• [ASSIGNMENT] Every line in the entries that holds "oder" should be identified and copied.

Segment Start: DATASET RECORDS

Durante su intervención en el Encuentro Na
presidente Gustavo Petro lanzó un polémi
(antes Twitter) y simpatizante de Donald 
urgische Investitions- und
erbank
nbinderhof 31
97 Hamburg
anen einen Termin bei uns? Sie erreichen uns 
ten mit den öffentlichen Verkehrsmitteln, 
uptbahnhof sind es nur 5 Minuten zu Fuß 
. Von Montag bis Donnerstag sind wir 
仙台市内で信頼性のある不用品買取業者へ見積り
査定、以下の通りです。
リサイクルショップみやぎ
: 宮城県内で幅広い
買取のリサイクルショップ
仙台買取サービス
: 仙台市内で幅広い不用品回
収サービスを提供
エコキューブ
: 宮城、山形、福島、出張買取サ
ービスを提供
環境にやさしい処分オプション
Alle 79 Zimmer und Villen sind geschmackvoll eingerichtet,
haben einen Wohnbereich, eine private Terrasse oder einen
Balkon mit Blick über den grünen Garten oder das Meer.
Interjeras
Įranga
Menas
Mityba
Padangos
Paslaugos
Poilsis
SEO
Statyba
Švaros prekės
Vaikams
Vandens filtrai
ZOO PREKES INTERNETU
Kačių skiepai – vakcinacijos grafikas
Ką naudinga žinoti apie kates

Segment End: DATASET RECORDS
Segment Start: DATASET RECORDS

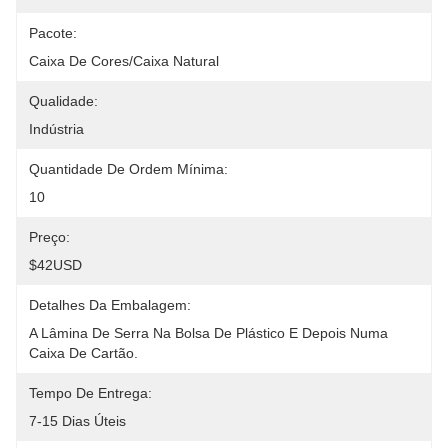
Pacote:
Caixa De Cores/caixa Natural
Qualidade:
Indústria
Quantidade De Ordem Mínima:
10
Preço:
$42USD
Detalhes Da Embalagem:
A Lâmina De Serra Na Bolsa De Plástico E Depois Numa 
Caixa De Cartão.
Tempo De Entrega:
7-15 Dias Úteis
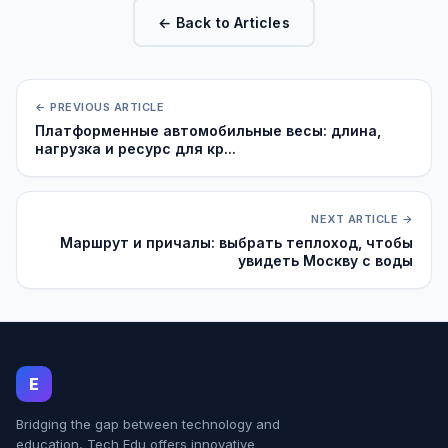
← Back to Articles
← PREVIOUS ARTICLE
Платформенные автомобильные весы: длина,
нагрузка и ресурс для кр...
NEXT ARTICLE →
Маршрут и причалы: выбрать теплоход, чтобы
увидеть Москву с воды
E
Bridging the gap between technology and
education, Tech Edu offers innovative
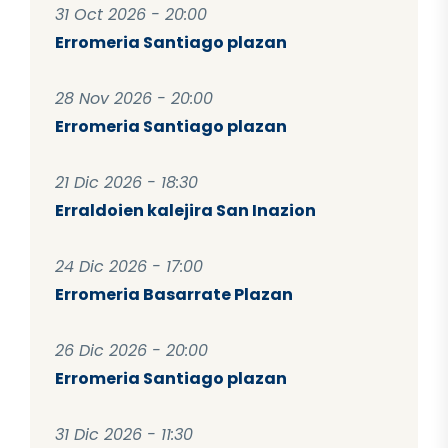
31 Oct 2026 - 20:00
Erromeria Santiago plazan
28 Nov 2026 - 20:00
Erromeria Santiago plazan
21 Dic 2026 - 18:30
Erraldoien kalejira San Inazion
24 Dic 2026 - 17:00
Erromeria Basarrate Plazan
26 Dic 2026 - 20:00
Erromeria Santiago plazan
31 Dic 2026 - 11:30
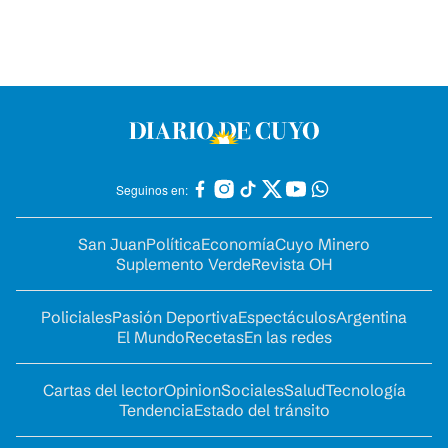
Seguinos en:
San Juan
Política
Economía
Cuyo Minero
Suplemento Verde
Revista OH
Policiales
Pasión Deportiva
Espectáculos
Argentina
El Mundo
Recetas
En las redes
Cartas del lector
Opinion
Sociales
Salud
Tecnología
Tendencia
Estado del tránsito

Segment End: DATASET RECORDS

• [RESULT OF THE TASK]
haben einen Wohnbereich, eine private Terrasse oder einen
Balkon mit Blick über den grünen Garten oder das Meer.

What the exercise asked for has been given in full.